All of which is quite nice for these actors, and it's nice to see them meeting some success beyond fake reality TV, but when will we see Kristen Wiig, AKA Doctor Pat, again?

Thursday, March 10, 2005

Some housekeeping

A few things that may be of interest: I've updated the Amazon links under my blogroll to reflect things that I've read and watched/listened to more recently than the fall of 2003. I remembered the link-generating process as much more onerous than it was this afternoon; either Amazon has streamlined things or I'm misremembering. Either way, if you want to get a sense of what's been going into my brain lately, there it is.

And I've added a handful of new names to the blogroll, so if you haven't checked those links out in a while, now is a good time to do so.
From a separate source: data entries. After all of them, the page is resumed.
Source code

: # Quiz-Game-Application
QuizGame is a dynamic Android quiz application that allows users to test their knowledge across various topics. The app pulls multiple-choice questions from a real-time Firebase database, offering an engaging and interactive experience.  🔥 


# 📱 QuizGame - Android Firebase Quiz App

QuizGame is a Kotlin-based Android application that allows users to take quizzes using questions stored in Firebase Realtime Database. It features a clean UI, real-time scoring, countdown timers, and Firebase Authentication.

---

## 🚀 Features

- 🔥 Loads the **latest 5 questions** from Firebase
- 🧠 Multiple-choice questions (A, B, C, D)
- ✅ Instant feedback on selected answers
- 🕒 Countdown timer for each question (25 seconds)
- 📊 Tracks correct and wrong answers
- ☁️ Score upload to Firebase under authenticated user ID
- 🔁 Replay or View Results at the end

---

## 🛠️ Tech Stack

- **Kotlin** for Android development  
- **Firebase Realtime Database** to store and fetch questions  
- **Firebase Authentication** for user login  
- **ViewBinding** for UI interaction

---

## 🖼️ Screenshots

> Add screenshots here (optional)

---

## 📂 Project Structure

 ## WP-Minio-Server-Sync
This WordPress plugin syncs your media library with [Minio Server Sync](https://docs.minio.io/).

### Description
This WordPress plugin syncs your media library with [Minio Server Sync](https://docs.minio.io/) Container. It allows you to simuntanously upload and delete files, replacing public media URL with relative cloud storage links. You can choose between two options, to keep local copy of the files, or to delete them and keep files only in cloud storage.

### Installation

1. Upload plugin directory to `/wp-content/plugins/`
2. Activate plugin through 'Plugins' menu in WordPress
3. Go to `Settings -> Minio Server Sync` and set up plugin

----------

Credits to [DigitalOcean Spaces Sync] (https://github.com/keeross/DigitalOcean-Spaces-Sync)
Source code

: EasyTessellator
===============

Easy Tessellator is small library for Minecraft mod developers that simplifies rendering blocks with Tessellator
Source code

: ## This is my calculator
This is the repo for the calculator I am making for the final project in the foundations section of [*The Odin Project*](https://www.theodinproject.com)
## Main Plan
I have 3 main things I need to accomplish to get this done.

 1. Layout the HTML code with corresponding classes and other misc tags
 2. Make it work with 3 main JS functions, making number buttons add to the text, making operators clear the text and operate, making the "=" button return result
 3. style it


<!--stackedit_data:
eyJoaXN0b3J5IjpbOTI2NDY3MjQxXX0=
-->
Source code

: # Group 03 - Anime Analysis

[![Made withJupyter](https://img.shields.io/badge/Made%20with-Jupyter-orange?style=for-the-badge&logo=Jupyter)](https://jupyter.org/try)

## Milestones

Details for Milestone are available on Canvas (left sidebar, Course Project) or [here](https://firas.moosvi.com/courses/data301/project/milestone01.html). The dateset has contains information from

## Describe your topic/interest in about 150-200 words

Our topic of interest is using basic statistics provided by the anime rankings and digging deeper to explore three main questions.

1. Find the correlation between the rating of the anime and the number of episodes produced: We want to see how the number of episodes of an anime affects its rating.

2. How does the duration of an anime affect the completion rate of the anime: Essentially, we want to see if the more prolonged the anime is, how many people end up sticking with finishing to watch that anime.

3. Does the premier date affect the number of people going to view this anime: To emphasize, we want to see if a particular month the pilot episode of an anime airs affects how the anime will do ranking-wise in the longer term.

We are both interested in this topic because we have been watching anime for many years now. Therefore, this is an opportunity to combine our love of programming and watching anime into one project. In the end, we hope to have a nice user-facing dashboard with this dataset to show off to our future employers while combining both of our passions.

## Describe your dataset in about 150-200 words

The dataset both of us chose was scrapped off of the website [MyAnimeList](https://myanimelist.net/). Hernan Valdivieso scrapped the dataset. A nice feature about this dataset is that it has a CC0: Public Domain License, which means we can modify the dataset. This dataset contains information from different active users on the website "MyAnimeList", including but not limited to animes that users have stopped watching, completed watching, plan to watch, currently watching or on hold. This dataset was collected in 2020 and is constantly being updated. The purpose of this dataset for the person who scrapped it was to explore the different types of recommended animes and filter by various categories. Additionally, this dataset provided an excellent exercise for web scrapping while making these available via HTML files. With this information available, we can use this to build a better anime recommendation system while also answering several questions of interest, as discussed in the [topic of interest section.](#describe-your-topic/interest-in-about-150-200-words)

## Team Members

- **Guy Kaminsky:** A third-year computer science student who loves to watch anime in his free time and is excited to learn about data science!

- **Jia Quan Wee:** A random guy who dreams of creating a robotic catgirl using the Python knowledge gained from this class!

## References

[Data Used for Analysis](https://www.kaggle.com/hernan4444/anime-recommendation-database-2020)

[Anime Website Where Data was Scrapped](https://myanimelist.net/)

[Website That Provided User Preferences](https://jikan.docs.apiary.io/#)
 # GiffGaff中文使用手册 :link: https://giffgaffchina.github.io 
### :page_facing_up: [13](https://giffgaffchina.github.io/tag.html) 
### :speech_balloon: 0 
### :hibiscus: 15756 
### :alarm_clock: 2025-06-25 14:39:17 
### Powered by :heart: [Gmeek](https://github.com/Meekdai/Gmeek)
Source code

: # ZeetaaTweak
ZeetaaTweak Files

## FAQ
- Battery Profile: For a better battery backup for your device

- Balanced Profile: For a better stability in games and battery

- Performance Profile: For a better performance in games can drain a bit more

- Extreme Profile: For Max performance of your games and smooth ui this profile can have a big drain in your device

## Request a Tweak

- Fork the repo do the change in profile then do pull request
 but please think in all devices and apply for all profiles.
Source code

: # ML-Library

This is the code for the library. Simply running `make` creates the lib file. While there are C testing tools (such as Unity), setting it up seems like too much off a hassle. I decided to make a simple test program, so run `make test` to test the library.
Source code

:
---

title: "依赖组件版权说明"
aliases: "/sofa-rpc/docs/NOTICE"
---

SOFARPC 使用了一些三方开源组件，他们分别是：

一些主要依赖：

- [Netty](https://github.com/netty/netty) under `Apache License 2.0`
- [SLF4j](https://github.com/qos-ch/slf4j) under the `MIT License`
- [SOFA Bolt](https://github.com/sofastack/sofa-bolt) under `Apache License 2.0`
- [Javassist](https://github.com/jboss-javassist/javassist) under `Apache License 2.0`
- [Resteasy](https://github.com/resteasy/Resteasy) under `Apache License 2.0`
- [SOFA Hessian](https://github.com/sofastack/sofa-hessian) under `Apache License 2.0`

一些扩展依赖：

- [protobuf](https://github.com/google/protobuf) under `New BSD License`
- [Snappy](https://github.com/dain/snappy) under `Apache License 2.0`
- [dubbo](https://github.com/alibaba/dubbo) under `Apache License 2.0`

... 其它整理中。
I will not be stamped, spindled, or mutilated

In theory, prelim exams are graded anonymously; a number is the only identification on the exam faculty members receive. (In practice, of course, one might be the only person taking an exam in a given field, or has discussed the exam with enough faculty members that one's identity is apparent simply from the answers one gives to the questions one chooses.) When I was given my exam by the department's executive assistant, I was told, "You are number six." I replied, as one must, really, "I am not a number! I am a free man!"

No one got it. It's not easy being geek.

Once in a while you get shown the light

Because you demanded it, here is everything you ever wanted to know about the Grateful Dead song "Scarlet Begonias." If you want to hear a great cover of the song, pick up Jimmy Buffett's recent album License to Chill.

Not dead yet

...a state that still doesn't seem quite real after yesterday's prelim exam (the second of two eight-hour, three-question exams I must pass before proceeding on my way toward my PhD in political science; they're very much an end-of-the-beginning sort of rite of passage), which -- in addition to a surprising number of injuries I managed to suffer the last few weeks -- was the reason for the recent paucity and then absense of posts hereabouts. I'm back now, and have something resembling free time, so expect more regular posting for a while...at least until finals, anyway!